Task statement:
Check each line of the listing below for the string "coswig", then copy every line that has it.

Source records:
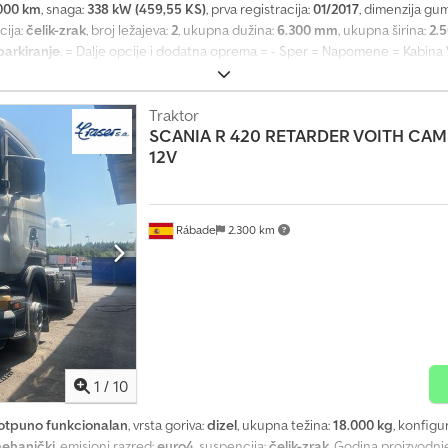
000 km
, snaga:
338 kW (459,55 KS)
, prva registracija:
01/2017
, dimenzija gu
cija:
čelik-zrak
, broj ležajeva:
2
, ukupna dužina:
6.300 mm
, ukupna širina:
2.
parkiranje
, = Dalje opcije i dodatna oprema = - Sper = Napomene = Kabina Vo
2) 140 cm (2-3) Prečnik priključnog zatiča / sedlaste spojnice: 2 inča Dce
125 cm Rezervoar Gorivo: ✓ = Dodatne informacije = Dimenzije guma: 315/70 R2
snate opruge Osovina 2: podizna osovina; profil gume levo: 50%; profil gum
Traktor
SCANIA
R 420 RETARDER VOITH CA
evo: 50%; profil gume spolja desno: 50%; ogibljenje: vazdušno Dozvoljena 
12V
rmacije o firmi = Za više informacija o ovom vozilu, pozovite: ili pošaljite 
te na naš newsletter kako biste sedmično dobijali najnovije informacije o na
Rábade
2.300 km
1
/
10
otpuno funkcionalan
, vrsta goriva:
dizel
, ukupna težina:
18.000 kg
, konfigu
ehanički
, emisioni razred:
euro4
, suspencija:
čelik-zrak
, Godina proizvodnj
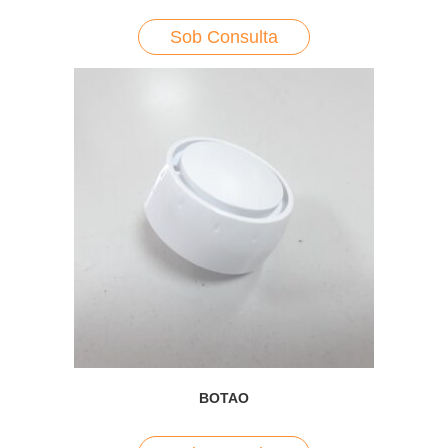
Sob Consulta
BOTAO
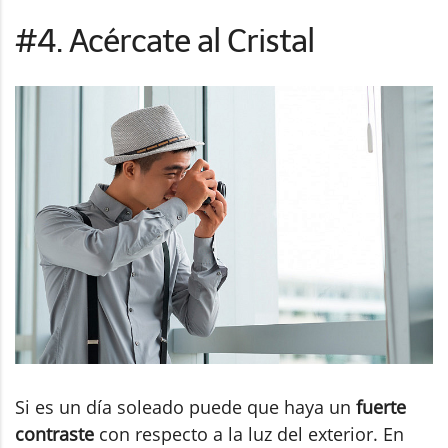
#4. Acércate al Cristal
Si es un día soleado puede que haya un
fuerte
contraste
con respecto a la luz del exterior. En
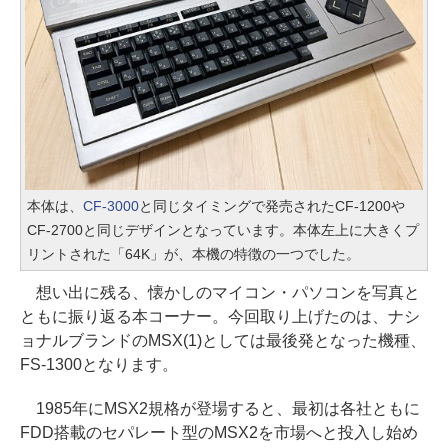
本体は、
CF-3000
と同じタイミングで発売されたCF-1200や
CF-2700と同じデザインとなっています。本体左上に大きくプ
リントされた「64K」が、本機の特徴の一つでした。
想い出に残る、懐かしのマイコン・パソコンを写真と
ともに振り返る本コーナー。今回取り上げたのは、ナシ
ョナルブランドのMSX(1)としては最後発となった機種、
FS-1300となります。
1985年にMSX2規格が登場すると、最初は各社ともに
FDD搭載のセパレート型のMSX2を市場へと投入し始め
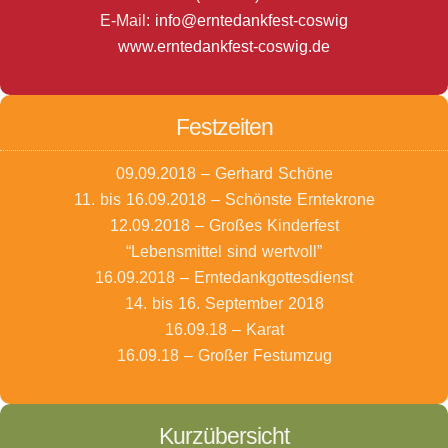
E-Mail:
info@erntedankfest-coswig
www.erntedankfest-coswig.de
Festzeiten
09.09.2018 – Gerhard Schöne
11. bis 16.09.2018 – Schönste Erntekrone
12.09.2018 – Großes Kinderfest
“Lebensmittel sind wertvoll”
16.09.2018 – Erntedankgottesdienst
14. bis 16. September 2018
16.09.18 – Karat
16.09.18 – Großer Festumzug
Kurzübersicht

Written answer:
info@erntedankfest-coswig
www.erntedankfest-coswig.de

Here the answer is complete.